Insuficiência pancreática exócrina

  • Reposição de enzimas pancreáticas — indicado se um ou mais dos seguintes:
    • Sintomas clássicos de esteatorreia;
    • Sintomas sugestivos de esteatorreia com elastase fecal < 50 microgramas/g e/ou deficiência de micronutrientes;
    • Gordura fecal de 15 g ou mais por dia;
  • No geral, com revestimento para retardar a degradação pelo ácido gástrico;
  • Reduz os sintomas e melhora deficiências nutricionais.;
  • Fatores que interferem na eficácia da reposição enzimática:
    • Teor calórico e de gordura da dieta;
    • Secreção ácida;
    • Alterações anatômicas;
    • Supercrescimento bacteriano de delgado (SIBO);
  • Fatores que melhoram o tratamento:
    • Tomada durante a refeição;
    • Distribuição calórica da dieta em 4 a 5 refeições por dia;
    • Uso de inibidores de bomba de próton;
    • Tratamento de SIBO, quando presente;
  • Importante: não restringir gordura da doença, pois aumenta risco de desnutrição e deficiência de vitaminas lipossolúveis.

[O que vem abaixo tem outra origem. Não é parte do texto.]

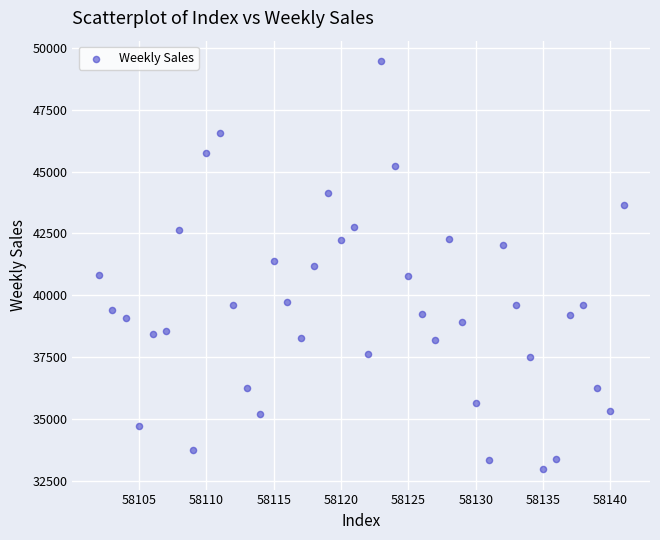

What is the range of X values (max minus min)?

39.0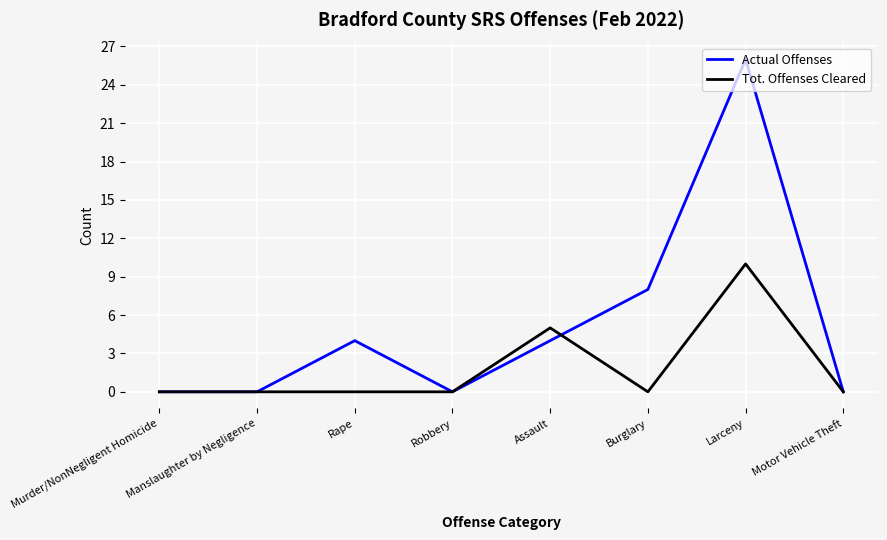

What position from the left is Rape?

3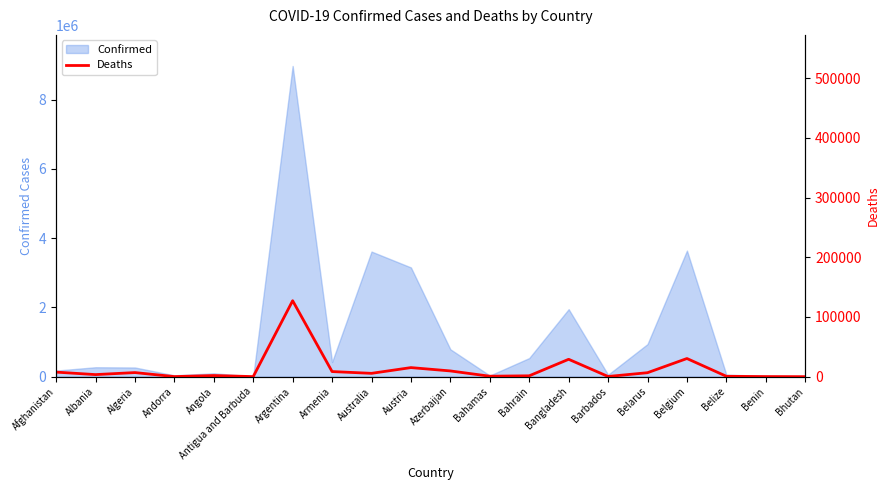

The Confirmed series shows 265432 at Algeria. True or false?

True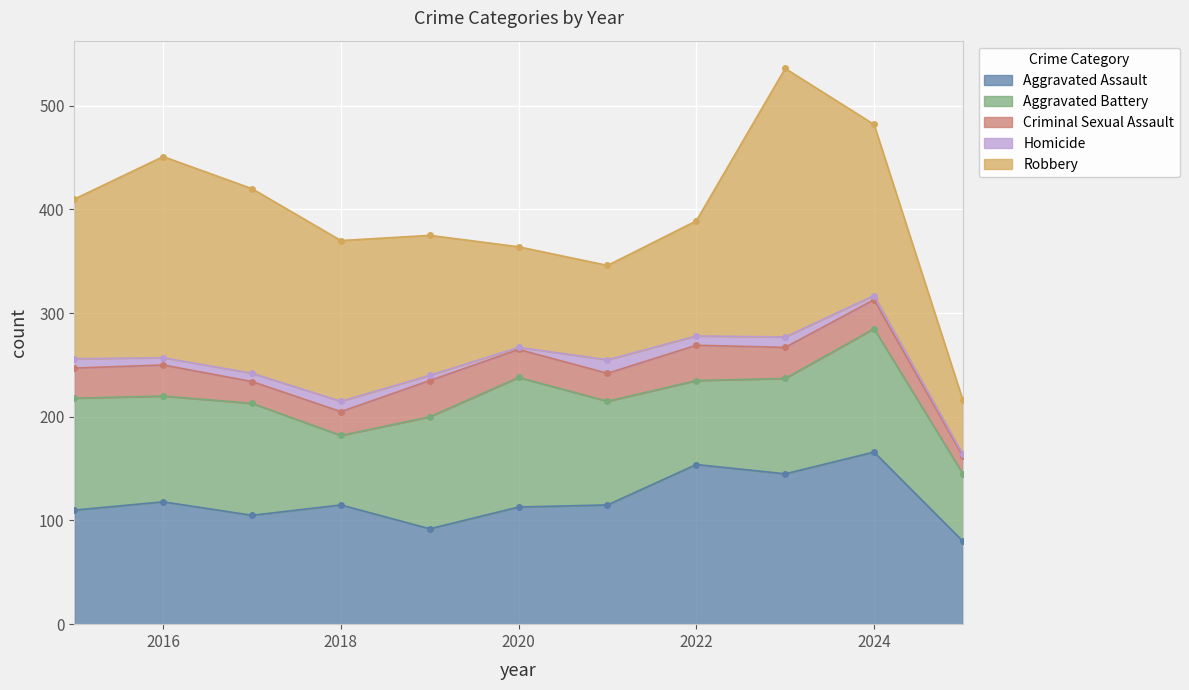

The Aggravated Battery series shows 125 at 2020. True or false?

True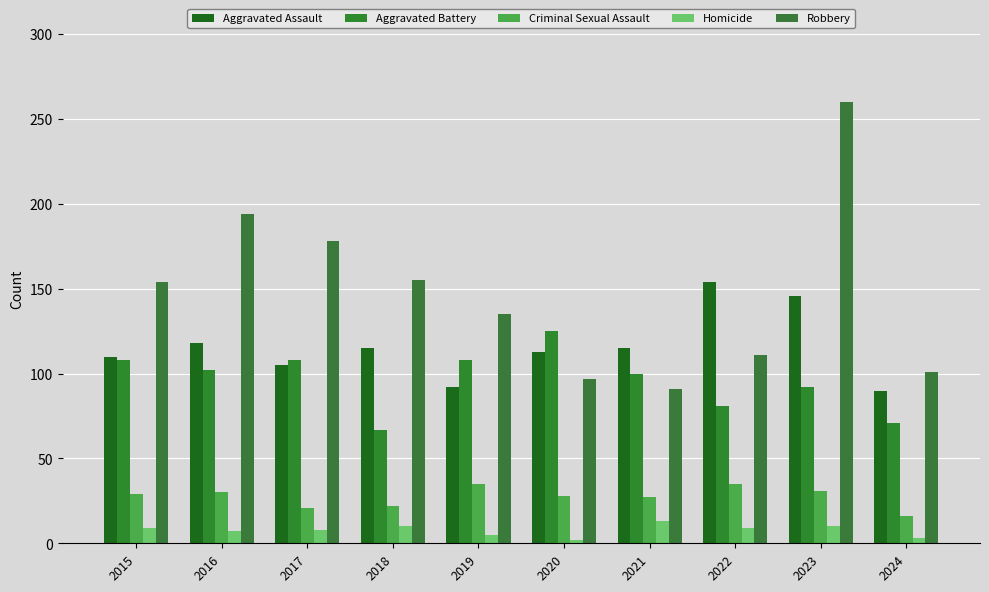

What is the difference between the Robbery values at 2016 and 2021?

103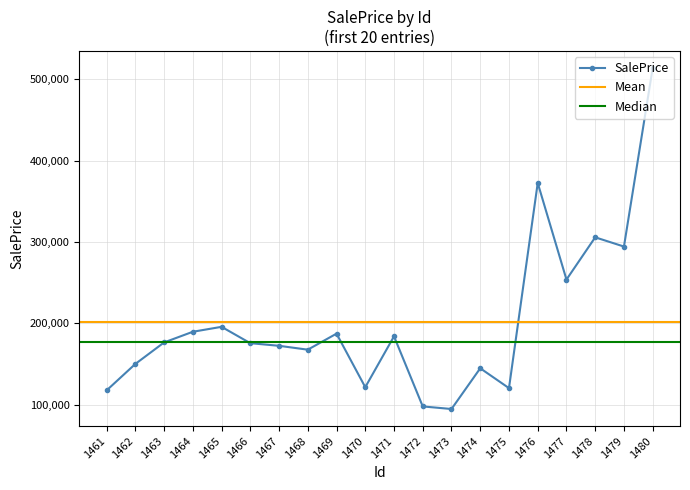

What is the difference between the values at 1474 and 1478?

161011.6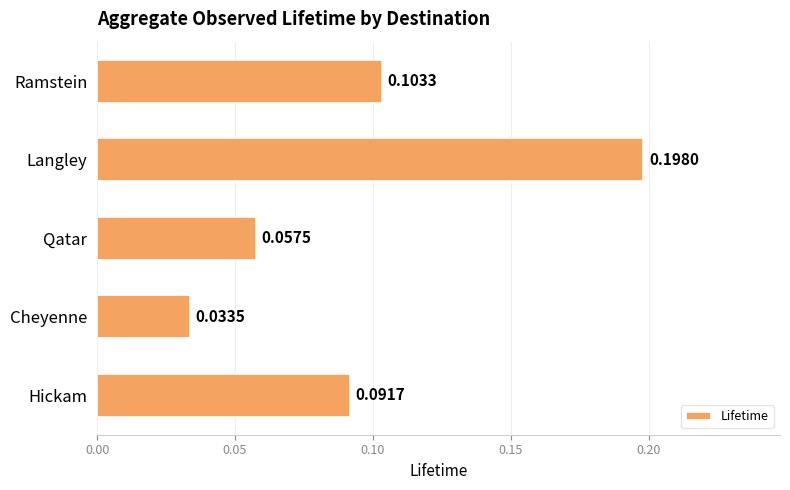

What is the sum of all values?

0.5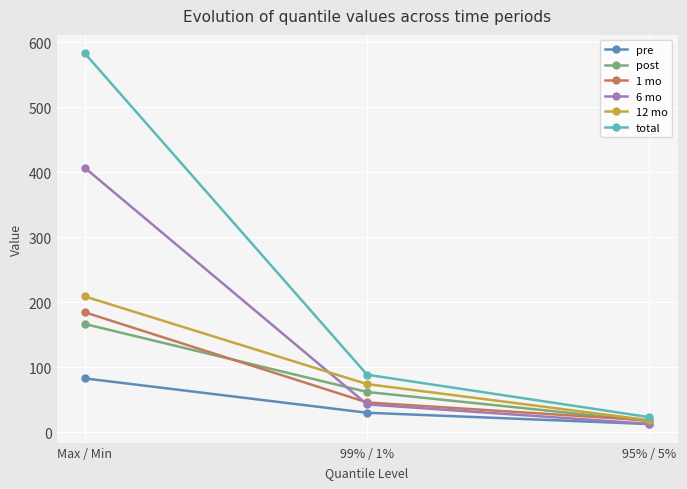

What is the sum of the 1 mo values at 95% / 5% and 99% / 1%?

64.1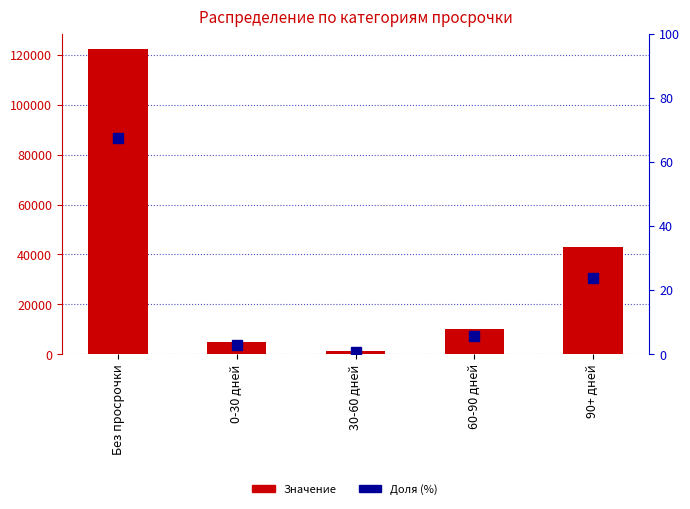

Which series has the largest total across all categories?

Значение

Rastreamento de câncer de pâncreas

  • Não existe indicação formal de rastreamento de câncer de pâncreas nesse grupo;
  • Ca-19.9 pode estar aumentado nesses pacientes.

Mensagens práticas

A pancreatite crônica é uma condição crônica e debilitante, na maioria das vezes relacionada a um transtorno de uso de substâncias.

Devemos pensar em pancreatite crônica não apenas nos casos clássicos, mas também suspeitar em pacientes com fatores de risco que se apresentem com desnutrição, esteatorreia, deficiência de vitaminas lipossolúveis, osteoporose e diabetes.

A tomografia de abdome é o exame de imagem mais disponível, com boa acurácia diagnóstica e deve ser solicitado em pacientes com suspeita do diagnóstico. Assim como a elastase fecal deve ser solicitada em pacientes com clínica que sugere insuficiência pancreática exócrina, a fim de realizar uma triagem dessa condição.

Na coleta da elastase, deve-se atentar para orientar evitar envio de fezes aquosas, pois pode levar a falso positivos.

A abordagem deve ser multidisciplinar, envolvendo gastroenterologistas, cirurgiões do aparelho digestivo, endoscopistas, radiologistas, endocrinologistas, nutricionistas, profissionais da saúde mental e serviço social.